The cost of admission to winter flying doesn’t have to be great, but an investment in some basic items is essential. This dollar figure will vary based on your established minimum operating temperature. An insulated engine blanket designed for the aircraft should be your first imperative. Even when an aircraft has been in a heated hangar, Mother Nature quickly will rob whatever heat was absorbed by the aircraft once it’s moved outside. In this situation, a short ground run to generate some additional heat may be a good idea before fitting the engine blanket. As the temperature approaches Fahrenheit teens, a propeller will become like a giant radiator rapidly dissipating internal engine heat. Under these conditions, insulated prop and spinner covers should be added to your list. Power will be required to operate heating equipment, so one or more extension cords will be needed. Do not go cheap here. Buy industrial-grade cords designed for cold weather. A 100-foot cord that won’t coil can be quite frustrating to get back into the airplane.

So how do we deliver heat to the aircraft without risking a total meltdown caused by a portable barbeque grill undergoing thermal runaway? The choices are either heat by combustion or resistance. FBOs that provide preheating services often have industrial-sized, kerosene-fired heaters that can simultaneously pump hot air through flexible hose ducts into your engine cowl and cabin. These units can get the job done on a small single-engine airplane in about the time it takes you to run to Starbucks. Portable units in this genre vary in performance and generally will require a 12-volt power source and propane, which vaporizes poorly at subzero temperatures. Devices on the order of a camp stove and pipe, while certainly far superior to nothing at all, may lack the output to get you thawed from a deep freeze.

Resistance heat is measured in watts and offers some advantages in terms of simplicity. Engine preheating systems from manufacturers like Tanis and Reiff, which incidentally cost less than one replacement cylinder, are easy installations and require only a reliable AC power source. If grid electricity isn’t available, these systems can be operated by a portable generator, like the lightweight Honda EU1000i rated for 900 continuous watts. A small, remove-before-flight, interior car warmer or ceramic heater carefully placed and secured can be quite effective underneath an insulated cowl, especially if plugged in while the engine is still warm. While not able to bring the cockpit to a balmy level, these small units will be more than sufficient to warm your gyros and prevent their premature seizure. Those with fans will, of course, have a greater current draw, which may be a consideration if you’re using portable power.

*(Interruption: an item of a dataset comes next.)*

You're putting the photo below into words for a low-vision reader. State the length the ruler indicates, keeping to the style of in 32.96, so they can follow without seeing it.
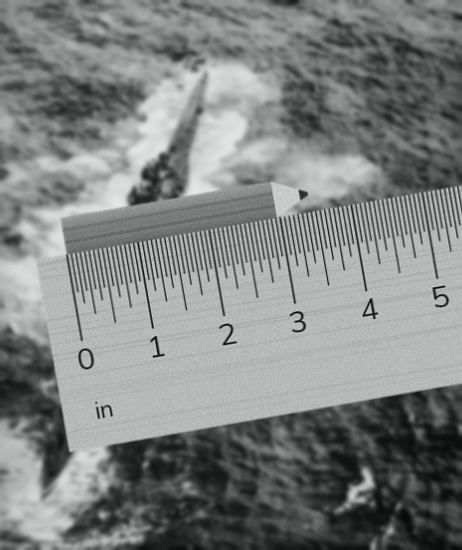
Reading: in 3.4375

And don’t forget—aircraft preheating should be recognized as only one of several necessary phases of the winter preflight. There are many other maintenance-related steps that should be undertaken before the mercury heads south. These considerations are beyond the scope of this discussion, but essential to the safe operation of an aircraft in colder ambient temperatures. Aircraft and engine operating manuals, service bulletins, trained mechanics and experienced pilots should all be consulted. A strategy for dealing with airframe contamination also is of paramount importance.
 
             
             
  So once again, here’s what you should do before flying your plane in cold air:
• Preheat when the temperature drops below 32 degrees F.
• The time required will depend on your methods, but expect the duration to increase exponentially as the temperature inches downward.
• Warm engine oil is not a true indicator of a thorough preheat. Touch the cylinders, case and crankshaft (behind the propeller flange) to check these metals for heat absorption.
• Keep your battery fully charged.
• Be mindful of the placement of any heating source, especially those that deal with live flame. Fuel sumps or strainer leaks, engine oil and some fabrics might react with some enthusiasm.
• Don’t be intimidated by the season. Dress for the diligence and safety that winter flight ops demand.
Now, go enjoy how the winter light illuminates the landscape. Did I mention the benefits cold, dense air has on aircraft performance?